SUPPLIED PASSAGE:
━━━━━━━━━━━━━━━━

# Sample Modeling brass ER/Reverb methods thread



## Jeast (Sep 9, 2017)

Hi!

As some of you know, in the past I created a small comparison on how I got good results with SM's brass in an orchestral settings. This topic is still relevant and I receive quite a lot of questions about how I did it and what I did. So I decided to create a separate topic on this, since I updated my settings as well.

Please note that this is not the holy grail, these are only the settings which are based on my opinion/taste. Nonetheless I hope that some of you may find it helpful. SM brass are great instruments to have in your orchestral template.

Here we go! I will start by pasting my old forum post and then underneath it place my latests settings.

The SM instruments are very dry. This means that just sending the to a verb won't be enough, the mix will still contain the too dry sound. What you have to do is replace that dry sound 100% with a wet ER sound. This may sound drastic but it works wonders. VSS is a tool which can do this, but the ERs included in VSS are not that great. This is why I solely use VSS2 for panning purpose by using the open field setting which does not contain any ER whatsoever. I have tried multiple settings for wetting the instruments with ERs, QL Spaces, ValhallaRoom and Reverberate.

━━━━━━━━━━━━━━━━

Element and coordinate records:

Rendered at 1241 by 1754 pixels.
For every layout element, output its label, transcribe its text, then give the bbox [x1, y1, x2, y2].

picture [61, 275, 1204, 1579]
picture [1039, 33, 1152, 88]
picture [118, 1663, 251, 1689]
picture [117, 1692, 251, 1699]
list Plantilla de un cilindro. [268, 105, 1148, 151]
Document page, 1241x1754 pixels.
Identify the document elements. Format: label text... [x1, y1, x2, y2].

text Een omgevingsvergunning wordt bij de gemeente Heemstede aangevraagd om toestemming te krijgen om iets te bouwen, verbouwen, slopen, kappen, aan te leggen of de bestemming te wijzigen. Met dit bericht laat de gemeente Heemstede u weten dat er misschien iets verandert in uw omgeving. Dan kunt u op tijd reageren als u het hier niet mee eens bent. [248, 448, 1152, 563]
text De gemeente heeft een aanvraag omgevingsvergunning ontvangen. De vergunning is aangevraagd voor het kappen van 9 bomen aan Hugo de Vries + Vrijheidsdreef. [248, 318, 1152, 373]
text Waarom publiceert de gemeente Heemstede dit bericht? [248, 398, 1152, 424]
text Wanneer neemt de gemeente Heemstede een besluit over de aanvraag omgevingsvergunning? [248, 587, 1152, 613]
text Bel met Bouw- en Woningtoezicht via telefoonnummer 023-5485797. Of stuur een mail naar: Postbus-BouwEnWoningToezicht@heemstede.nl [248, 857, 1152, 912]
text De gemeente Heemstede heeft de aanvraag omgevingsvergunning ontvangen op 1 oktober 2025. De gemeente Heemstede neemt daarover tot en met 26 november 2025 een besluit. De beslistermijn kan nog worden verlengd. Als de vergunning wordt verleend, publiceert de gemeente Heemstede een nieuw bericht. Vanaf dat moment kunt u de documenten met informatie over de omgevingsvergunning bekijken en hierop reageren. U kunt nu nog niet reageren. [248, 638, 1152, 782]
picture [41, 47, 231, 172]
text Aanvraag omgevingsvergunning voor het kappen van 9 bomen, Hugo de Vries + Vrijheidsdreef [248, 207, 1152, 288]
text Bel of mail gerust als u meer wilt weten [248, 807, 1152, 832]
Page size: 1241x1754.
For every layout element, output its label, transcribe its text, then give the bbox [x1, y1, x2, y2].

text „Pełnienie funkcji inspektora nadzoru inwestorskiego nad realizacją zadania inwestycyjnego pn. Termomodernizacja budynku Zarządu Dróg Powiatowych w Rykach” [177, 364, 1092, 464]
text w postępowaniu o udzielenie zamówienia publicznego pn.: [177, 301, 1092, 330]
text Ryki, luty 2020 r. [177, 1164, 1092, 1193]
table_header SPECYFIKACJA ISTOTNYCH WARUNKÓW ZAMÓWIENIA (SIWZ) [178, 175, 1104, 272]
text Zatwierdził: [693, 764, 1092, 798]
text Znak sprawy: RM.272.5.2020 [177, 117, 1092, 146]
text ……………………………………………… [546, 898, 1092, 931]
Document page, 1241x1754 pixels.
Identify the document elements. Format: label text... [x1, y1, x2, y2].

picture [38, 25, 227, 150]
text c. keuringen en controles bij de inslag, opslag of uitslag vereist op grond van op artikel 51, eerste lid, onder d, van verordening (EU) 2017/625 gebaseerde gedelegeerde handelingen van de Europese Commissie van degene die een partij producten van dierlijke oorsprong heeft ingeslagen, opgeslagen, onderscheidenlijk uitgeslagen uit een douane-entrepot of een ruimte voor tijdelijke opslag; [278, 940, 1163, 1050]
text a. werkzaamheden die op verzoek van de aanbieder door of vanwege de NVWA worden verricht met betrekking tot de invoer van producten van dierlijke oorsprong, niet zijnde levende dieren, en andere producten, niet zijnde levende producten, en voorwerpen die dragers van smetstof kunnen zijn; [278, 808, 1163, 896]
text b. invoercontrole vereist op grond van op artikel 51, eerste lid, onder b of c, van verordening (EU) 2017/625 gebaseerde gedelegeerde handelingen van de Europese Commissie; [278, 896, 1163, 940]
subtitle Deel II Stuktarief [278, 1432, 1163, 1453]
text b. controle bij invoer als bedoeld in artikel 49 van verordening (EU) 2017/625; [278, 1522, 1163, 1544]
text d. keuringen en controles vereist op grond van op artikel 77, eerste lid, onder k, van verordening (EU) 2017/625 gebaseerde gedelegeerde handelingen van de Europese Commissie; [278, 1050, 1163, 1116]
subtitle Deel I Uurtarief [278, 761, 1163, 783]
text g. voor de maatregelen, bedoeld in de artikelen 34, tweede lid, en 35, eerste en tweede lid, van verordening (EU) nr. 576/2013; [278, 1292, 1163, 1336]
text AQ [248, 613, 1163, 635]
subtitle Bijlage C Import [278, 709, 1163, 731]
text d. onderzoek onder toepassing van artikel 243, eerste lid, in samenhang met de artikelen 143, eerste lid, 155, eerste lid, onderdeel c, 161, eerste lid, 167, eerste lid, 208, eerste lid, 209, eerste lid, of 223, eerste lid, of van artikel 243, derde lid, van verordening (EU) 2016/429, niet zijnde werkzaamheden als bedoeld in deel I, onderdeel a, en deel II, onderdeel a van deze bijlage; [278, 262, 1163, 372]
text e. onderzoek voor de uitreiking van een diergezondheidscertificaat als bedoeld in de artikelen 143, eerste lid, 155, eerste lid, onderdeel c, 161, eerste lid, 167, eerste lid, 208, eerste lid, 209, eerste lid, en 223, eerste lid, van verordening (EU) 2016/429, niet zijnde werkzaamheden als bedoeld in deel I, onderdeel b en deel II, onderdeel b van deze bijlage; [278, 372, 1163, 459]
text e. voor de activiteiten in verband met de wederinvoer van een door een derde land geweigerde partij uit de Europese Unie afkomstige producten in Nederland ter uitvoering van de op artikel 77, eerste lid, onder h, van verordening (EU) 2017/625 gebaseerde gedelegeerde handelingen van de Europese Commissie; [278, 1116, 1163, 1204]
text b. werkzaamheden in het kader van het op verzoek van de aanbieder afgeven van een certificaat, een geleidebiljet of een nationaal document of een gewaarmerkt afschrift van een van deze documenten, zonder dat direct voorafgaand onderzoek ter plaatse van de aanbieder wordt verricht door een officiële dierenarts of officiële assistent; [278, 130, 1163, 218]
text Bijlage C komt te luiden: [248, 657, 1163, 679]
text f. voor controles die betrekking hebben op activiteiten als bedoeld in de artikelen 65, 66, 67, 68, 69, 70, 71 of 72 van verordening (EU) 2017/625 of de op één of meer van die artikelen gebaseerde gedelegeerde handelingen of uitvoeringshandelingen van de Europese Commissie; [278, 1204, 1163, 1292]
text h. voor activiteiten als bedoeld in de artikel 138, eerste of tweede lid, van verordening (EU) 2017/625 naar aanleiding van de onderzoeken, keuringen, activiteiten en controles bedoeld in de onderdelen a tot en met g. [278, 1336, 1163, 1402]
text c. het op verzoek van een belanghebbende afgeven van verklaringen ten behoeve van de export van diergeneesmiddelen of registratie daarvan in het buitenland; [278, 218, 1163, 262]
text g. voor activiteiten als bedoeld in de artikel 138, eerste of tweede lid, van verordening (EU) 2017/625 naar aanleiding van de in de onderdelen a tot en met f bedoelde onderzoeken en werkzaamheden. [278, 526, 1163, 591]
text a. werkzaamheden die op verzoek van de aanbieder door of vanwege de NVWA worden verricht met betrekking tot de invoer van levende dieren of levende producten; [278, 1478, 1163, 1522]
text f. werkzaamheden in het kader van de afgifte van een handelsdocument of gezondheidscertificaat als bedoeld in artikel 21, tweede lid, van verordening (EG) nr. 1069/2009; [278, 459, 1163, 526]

━━━━━━━━━━━━━━━━

INSTRUCTIONS:
- A) Rewrite the part of the forum thread that opens with the words containing "As some of you" and closes with "your orchestral template.", changing "topic" to "thread" everywhere in it.
- B) Output, word for word, the part of the rows that opens with the line containing "picture [38, 25, 227, 150]" and closes with the line containing "text c. keuringen".
The forum thread and the rows have nothing to do with each other.

TASK-BY-TASK OUTPUTS:
- A)
As some of you know, in the past I created a small comparison on how I got good results with SM's brass in an orchestral settings. This thread is still relevant and I receive quite a lot of questions about how I did it and what I did. So I decided to create a separate thread on this, since I updated my settings as well.

Please note that this is not the holy grail, these are only the settings which are based on my opinion/taste. Nonetheless I hope that some of you may find it helpful. SM brass are great instruments to have in your orchestral template.

- B)
picture [38, 25, 227, 150]
text c. keuringen en controles bij de inslag, opslag of uitslag vereist op grond van op artikel 51, eerste lid, onder d, van verordening (EU) 2017/625 gebaseerde gedelegeerde handelingen van de Europese Commissie van degene die een partij producten van dierlijke oorsprong heeft ingeslagen, opgeslagen, onderscheidenlijk uitgeslagen uit een douane-entrepot of een ruimte voor tijdelijke opslag; [278, 940, 1163, 1050]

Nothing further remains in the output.